Pada tahap kampanye, sebut Alfan, subyek pemberi uang yang diatur UU Pemilu hanya pelaksana, peserta, atau tim kampanye. Sementara subyek pemberi diatur lebih luas menjadi “setiap orang” baru berlaku pada hari pemungutan suara.
“Yang dilarang membagikan uang dan barang pada masa kampanye hanya peserta Pemilu dan tim sukses yang terdaftar di KPU. Ketika bukan tim resmi yang membagi-bagikan uang pada masa kampanye tidak bisa dipidana. Sementara subjek hukum ‘setiap orang’ baru berlaku pada hari pemungutan suara sehingga para pelakunya bisa dipidana dengan ancaman 4 tahun penjara,” katanya.
Probrem UU Pemilu menurut Alfan membuat para Caleg leluasa memainkan politik uang apalagi dalam konteks Pemilu 17 April 2019 masyarakat cenderung terfokus terhadap Pileg dibanding Pileg.
“Celahnya ini banyak tapi jangan kemudian itu dimanfaatkan oleh Caleg dan tim suksesnya untuk membeli suara. Selain unsur ‘setiap orangnya’ tetap kita kejar yakni Calegnya,” lanjut Alfan Manah sambil menyatakan Bawaslu Manggarai terus mengaktifkan fungsi-fungsi pengawasan hingga ke kampung-kampung.
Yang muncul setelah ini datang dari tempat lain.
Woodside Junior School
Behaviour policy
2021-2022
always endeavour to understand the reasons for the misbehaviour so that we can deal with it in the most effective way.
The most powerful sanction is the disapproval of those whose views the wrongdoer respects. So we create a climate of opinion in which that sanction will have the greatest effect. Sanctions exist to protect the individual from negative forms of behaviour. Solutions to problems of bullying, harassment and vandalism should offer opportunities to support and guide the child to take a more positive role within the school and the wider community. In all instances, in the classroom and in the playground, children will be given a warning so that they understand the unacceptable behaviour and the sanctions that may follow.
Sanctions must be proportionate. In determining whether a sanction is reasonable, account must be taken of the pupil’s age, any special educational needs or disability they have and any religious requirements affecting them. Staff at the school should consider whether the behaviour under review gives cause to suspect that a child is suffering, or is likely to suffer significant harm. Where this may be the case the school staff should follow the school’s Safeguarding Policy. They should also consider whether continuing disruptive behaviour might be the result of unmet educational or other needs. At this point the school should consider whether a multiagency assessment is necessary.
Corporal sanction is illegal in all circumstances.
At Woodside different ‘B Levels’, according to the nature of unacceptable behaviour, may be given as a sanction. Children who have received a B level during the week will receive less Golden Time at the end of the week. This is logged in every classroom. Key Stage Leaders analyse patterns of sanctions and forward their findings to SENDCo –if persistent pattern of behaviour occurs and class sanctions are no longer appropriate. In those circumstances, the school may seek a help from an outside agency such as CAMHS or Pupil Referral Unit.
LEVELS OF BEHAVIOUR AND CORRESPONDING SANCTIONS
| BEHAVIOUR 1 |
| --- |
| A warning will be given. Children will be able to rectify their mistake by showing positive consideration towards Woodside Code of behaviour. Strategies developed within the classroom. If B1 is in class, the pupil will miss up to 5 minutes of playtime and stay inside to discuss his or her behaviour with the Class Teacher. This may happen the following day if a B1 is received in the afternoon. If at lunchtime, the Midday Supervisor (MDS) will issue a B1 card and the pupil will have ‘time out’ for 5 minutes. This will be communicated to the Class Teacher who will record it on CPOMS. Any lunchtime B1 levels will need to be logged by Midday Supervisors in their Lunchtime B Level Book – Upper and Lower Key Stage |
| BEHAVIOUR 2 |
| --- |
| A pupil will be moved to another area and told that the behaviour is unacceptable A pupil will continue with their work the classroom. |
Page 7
Salah satu langkah yang diambil untuk mengatasi keterbatasan aturan yang ada dalam UU Pemilu cetus Alfan yakni mendorong pengawasan partisipasi masyarakat menjadi gerakan bersama tolak politik uang.
Ia pun menghimbau agar masyarakat berani menjadi saksi dan membuat laporan ke Bawaslu Manggarai bila melihat langsung atau mengetahui adanya praktik politik uang yang terjadi di lingkungan masing-masing.
“Apabila mengetahui dan melihat langsung pelanggaran Pemilu supaya datang melapor ke Bawaslu. Prinsipnya buat laporan resmi karena untuk menjerat pelaku harus memenuhi syarat formil dan materil. Kalau tidak bersifat laporan resmi, keluarnya paling sanksi administrasi berupa teguran,’’
“Jangan sampai laporan diajukan lebih dari 7 hari dari saat ia melihat praktik bagi-bagi uang awas kadaluarsa. Setiap laporan yang masuk kita langsung dikaji dalam 1×24 jam untuk menguji apakah unsur formil dan materilnya terpenuhi. Kalau belum kita kasih waktu untuk lengkapi. Laporan yang memenuhi syarat formil materil akan direkomendasikan untuk diproses secara pidana di Sentra Gakumdu,” urainya (js).